_PROBLEM DESCRIPTION_
Please copy out the entries below exactly, beginning with the line that contains "Breaking News" and ending with the line that contains "Celebra de tu boda en", and include nothing outside that span.

_EXTRACTED RECORDS_
• • •
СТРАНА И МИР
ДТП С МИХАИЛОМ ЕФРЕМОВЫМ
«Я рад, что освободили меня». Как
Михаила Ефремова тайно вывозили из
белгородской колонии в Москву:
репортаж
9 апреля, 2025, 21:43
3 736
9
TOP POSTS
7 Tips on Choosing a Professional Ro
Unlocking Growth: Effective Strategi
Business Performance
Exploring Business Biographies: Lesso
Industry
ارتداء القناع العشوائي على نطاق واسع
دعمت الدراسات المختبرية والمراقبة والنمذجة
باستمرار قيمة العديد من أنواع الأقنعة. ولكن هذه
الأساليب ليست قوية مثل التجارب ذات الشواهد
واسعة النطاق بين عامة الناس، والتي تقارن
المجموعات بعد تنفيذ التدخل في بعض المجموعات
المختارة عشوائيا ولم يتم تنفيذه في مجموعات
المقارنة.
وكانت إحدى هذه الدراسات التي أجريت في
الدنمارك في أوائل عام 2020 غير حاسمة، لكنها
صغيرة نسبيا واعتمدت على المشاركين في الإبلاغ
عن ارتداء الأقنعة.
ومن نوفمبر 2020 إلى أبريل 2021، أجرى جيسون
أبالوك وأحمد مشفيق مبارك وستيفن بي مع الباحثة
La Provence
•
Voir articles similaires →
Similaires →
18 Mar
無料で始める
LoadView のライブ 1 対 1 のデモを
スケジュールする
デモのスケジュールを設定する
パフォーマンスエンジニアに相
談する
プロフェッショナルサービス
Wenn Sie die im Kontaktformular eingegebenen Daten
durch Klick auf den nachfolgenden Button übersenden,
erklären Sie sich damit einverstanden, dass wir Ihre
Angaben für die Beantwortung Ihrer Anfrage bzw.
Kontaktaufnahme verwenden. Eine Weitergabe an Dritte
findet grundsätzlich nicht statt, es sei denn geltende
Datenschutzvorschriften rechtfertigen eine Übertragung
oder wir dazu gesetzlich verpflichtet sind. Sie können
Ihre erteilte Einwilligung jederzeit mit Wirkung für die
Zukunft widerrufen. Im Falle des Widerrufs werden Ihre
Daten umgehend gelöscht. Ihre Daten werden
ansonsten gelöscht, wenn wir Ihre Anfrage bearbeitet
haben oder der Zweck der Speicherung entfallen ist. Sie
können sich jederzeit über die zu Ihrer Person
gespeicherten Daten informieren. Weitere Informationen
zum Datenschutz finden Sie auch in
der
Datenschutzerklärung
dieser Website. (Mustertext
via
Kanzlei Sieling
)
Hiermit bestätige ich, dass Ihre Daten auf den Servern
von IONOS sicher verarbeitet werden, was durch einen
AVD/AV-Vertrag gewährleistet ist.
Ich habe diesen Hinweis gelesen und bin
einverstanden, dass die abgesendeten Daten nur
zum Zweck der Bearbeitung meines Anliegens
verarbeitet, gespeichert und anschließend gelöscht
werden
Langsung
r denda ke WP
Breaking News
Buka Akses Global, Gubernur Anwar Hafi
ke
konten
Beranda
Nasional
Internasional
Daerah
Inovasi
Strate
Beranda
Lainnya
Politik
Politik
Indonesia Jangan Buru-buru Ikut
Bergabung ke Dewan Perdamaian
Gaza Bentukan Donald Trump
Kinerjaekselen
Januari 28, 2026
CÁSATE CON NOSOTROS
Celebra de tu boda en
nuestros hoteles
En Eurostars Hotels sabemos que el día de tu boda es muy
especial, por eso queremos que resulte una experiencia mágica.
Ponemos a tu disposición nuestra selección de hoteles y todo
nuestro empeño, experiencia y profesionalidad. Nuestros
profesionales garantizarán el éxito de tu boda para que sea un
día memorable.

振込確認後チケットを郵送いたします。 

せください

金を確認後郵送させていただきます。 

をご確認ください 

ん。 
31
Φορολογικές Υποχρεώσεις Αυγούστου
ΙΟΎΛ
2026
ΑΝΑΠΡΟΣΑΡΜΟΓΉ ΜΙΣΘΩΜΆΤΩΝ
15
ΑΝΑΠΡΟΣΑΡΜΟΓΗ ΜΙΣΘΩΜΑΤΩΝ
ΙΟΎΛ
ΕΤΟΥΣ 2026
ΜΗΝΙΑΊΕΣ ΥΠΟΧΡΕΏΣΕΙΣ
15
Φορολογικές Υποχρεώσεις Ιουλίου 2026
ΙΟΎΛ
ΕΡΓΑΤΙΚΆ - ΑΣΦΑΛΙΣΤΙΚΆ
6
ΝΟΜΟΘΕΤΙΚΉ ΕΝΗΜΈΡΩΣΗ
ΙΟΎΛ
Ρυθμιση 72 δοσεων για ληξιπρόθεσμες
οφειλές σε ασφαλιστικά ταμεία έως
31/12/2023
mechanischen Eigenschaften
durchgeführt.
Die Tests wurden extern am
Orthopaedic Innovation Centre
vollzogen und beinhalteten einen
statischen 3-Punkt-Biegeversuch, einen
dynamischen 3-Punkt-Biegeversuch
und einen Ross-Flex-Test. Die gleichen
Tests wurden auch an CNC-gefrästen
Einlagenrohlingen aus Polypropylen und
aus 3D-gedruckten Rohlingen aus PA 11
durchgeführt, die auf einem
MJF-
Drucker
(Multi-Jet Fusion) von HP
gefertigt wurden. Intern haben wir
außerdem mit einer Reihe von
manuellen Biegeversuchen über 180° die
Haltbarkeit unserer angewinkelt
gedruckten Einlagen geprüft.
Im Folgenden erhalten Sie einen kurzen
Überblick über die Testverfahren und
• • •
_EXERCISE SOLUTION_
Breaking News
Buka Akses Global, Gubernur Anwar Hafi
ke
konten
Beranda
Nasional
Internasional
Daerah
Inovasi
Strate
Beranda
Lainnya
Politik
Politik
Indonesia Jangan Buru-buru Ikut
Bergabung ke Dewan Perdamaian
Gaza Bentukan Donald Trump
Kinerjaekselen
Januari 28, 2026
CÁSATE CON NOSOTROS
Celebra de tu boda en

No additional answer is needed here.